One version or another of this trauma response has been going on likely all my life. It never seemed abnormal until I started going to therapy, and I gained a wider perspective on my behavior and what influences how  I respond to things.

As I took my therapy more seriously I realized that I needed to make some changes.  I started going to therapy a couple of years ago. I was feeling overwhelmed facing a lot of stress and strain professionally and personally . I was feeling unsettled all day, I couldn’t get comfortable easily. My chest felt tight. 

Eventually, I also starting seeing  a psychiatrist for PTSD support. 

During the psychiatric evaluation, I described dreams I have had all my life of militarized sequences that would include gunfights and hand-to-hand combat. I woke up feeling, tired and lethargic. As a child I  had a recurring dream that I was being hacked to death with an ax. 

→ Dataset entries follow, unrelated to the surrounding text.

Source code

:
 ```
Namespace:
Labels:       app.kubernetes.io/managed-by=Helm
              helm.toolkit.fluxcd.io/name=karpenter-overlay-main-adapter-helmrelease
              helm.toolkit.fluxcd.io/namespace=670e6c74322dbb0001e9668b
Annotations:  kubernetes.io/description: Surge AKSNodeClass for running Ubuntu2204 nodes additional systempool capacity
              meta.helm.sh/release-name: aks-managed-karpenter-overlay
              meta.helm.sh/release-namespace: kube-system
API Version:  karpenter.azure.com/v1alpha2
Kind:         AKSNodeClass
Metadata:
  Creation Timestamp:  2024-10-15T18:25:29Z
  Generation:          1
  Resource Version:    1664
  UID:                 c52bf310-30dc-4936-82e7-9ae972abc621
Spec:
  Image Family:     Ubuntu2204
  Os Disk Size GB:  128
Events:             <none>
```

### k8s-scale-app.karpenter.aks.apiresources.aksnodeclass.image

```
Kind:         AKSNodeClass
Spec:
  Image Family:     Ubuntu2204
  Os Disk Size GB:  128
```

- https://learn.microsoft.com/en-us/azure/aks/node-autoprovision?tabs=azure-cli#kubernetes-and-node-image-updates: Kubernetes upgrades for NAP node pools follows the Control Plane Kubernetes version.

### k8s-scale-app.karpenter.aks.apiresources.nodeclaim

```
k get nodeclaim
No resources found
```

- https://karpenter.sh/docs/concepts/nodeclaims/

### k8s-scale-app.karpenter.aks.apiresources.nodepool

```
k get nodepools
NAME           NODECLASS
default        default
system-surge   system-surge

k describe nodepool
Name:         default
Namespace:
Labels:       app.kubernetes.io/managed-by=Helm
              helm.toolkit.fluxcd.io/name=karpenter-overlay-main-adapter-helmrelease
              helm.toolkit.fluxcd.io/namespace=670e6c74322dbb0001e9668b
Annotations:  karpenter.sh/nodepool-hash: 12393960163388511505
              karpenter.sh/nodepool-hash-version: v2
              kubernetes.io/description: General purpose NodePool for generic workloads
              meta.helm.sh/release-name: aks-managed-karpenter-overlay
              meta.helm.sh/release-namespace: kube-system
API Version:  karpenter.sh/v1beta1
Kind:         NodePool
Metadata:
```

At its worst, there are times when I am half asleep, or I wake up  believing that there is something in my mattress, that an intruder is in my apartment.

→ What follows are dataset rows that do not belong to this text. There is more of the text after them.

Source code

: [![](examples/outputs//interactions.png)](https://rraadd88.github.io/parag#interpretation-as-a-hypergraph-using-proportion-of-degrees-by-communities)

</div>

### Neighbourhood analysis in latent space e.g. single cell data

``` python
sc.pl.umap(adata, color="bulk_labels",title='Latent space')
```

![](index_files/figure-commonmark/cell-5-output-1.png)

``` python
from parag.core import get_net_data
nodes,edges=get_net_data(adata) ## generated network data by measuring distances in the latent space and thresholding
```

Eventually, when I calm down I understand what I was feeling and the conviction that it was happening, just wasn’t real. It’s confusing and has taken the better part of the last five years to explain coherently. 

I was officially diagnosed with PTSD. We agreed that I would begin taking an anti-anxiety med. We understood it would be a short-term support as I continued working with my therapist. It was clear that without the meds I would be too debilitated by my ever-emergent past. The meds helped to slow down all the thoughts swirling in my brain and allow me to function with more clarity and purpose. 

But how does this progress show up?

What does healing look like? 

While seeing a therapist and psychiatrist I also had sessions with a therapist focused on Accelerated Resolution Therapy (ART). ART relieved the strain I was feeling. The technique is designed to reprogram  how the brain stores traumatic memories and imagery. It weakened the grip my past has on the present.  After a session focused on the massacre some of the fog was lifting and memories long submerged reappeared. I remembered the kindness of Juan Carlos. 

I hadn’t thought about Juan Carlos seemingly because the pain of the massacre was all encompassing. His support and tenderness when things were so confusing was lost in fog. The massacre itself is  easier for me to talk about because my memory anchors are folks like Juan Carlos. 


I look back at my hikes in the Twin Cities suburbs feeling simultaneously ridiculous that I was so debilitated by the tranquility of nature and excited that I could finally identify what was happening.  I now have more skills and techniques to soothe my fractured mind, body and heart. To regain perspective after feeling panicked. 

I can see now that sometimes I can get so elevated throughout the day that I am practically numb. My heart feels like the beats of a hummingbird’s wings, calmly fluttering. I take in so much that it’s like my body is quieting itself as much as possible because my heart feels like it will explode from the pressure. What people might perceive as being steady or good in difficult situations is numbness. 

And it’s always going to be hard. The recent deep freeze completely spun me around. I felt like I was losing perspective and feeling disoriented. When the wind chill gets to a comically low -50, it’s deadly out there.  As the worst subsided and the temperature kept diving, I was feeling like I had as a child trying to get home, unsafe.

I’ve had to settle into the reality that my goal isn’t to be relieved of my PTSD, but rather relief from feeling debilitated. 

Sometimes, it would take hours, even days, to recover from a deep emotional cut. It was a persistent feeling of never being at my best. My talent seemed fleeting and inconsistent. 

Now, things are different. In my mind and body things are quieter. The best of me comes to the surface more often because I am not spending my entire day immersed in the unease of my past. I can look hopefully to the future instead of always looking over my shoulder.

Filiberto Nolasco Gomez is a former union organizer and former editor of Minneapolis based Workday Minnesota, the first online labor news publication in the state. Filiberto focused on longform and investigative journalism. He has covered topics including prison labor, labor trafficking, and union fights in the Twin Cities.